▶ [DATA FOR PROCESSING]
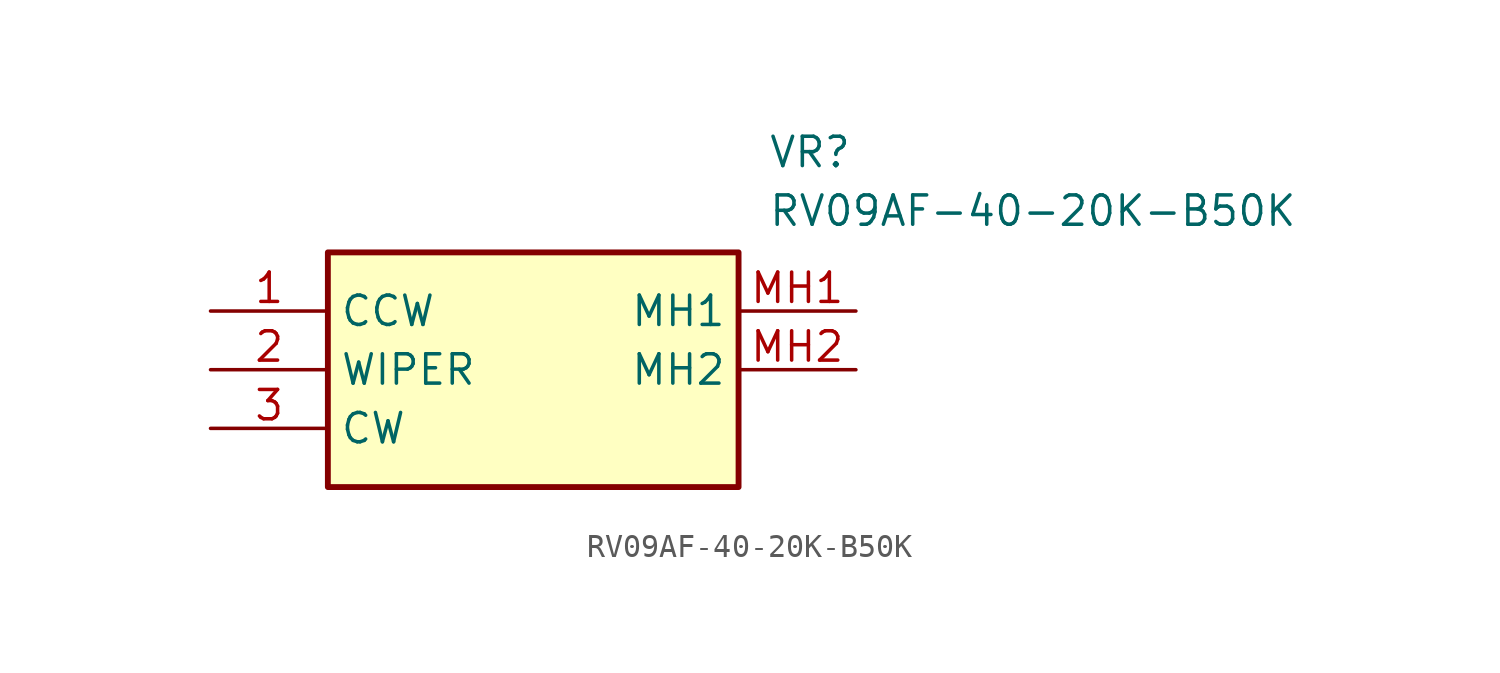
<source format=kicad_sym>
(kicad_symbol_lib
  (version 20211014)
  (generator SamacSys_ECAD_Model)
  (symbol "RV09AF-40-20K-B50K"
    (property "Reference" "VR"
      (at 24.13 7.62 0)
      (effects (font (size 1.27 1.27)) (justify left top)))
    (property "Value" "RV09AF-40-20K-B50K"
      (at 24.13 5.08 0)
      (effects (font (size 1.27 1.27)) (justify left top)))
    (rectangle
      (start 5.08 2.54)
      (end 22.86 -7.62)
      (stroke (width 0.254) (type default))
      (fill (type background)))
    (pin passive line
      (at 0 0 0)
      (length 5.08)
      (name "CCW" (effects (font (size 1.27 1.27))))
      (number "1" (effects (font (size 1.27 1.27)))))
    (pin passive line
      (at 0 -2.54 0)
      (length 5.08)
      (name "WIPER" (effects (font (size 1.27 1.27))))
      (number "2" (effects (font (size 1.27 1.27)))))
    (pin passive line
      (at 0 -5.08 0)
      (length 5.08)
      (name "CW" (effects (font (size 1.27 1.27))))
      (number "3" (effects (font (size 1.27 1.27)))))
    (pin passive line
      (at 27.94 0 180)
      (length 5.08)
      (name "MH1" (effects (font (size 1.27 1.27))))
      (number "MH1" (effects (font (size 1.27 1.27)))))
    (pin passive line
      (at 27.94 -2.54 180)
      (length 5.08)
      (name "MH2" (effects (font (size 1.27 1.27))))
      (number "MH2" (effects (font (size 1.27 1.27)))))))
</source>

▶ [BRIEF] Your answer must be the records exactly as they stand, with no pictures in it.

▶ [ANSWER BELOW]
<source format=kicad_sym>
(kicad_symbol_lib
  (version 20211014)
  (generator SamacSys_ECAD_Model)
  (symbol "RV09AF-40-20K-B50K"
    (property "Reference" "VR"
      (at 24.13 7.62 0)
      (effects (font (size 1.27 1.27)) (justify left top)))
    (property "Value" "RV09AF-40-20K-B50K"
      (at 24.13 5.08 0)
      (effects (font (size 1.27 1.27)) (justify left top)))
    (rectangle
      (start 5.08 2.54)
      (end 22.86 -7.62)
      (stroke (width 0.254) (type default))
      (fill (type background)))
    (pin passive line
      (at 0 0 0)
      (length 5.08)
      (name "CCW" (effects (font (size 1.27 1.27))))
      (number "1" (effects (font (size 1.27 1.27)))))
    (pin passive line
      (at 0 -2.54 0)
      (length 5.08)
      (name "WIPER" (effects (font (size 1.27 1.27))))
      (number "2" (effects (font (size 1.27 1.27)))))
    (pin passive line
      (at 0 -5.08 0)
      (length 5.08)
      (name "CW" (effects (font (size 1.27 1.27))))
      (number "3" (effects (font (size 1.27 1.27)))))
    (pin passive line
      (at 27.94 0 180)
      (length 5.08)
      (name "MH1" (effects (font (size 1.27 1.27))))
      (number "MH1" (effects (font (size 1.27 1.27)))))
    (pin passive line
      (at 27.94 -2.54 180)
      (length 5.08)
      (name "MH2" (effects (font (size 1.27 1.27))))
      (number "MH2" (effects (font (size 1.27 1.27)))))))
</source>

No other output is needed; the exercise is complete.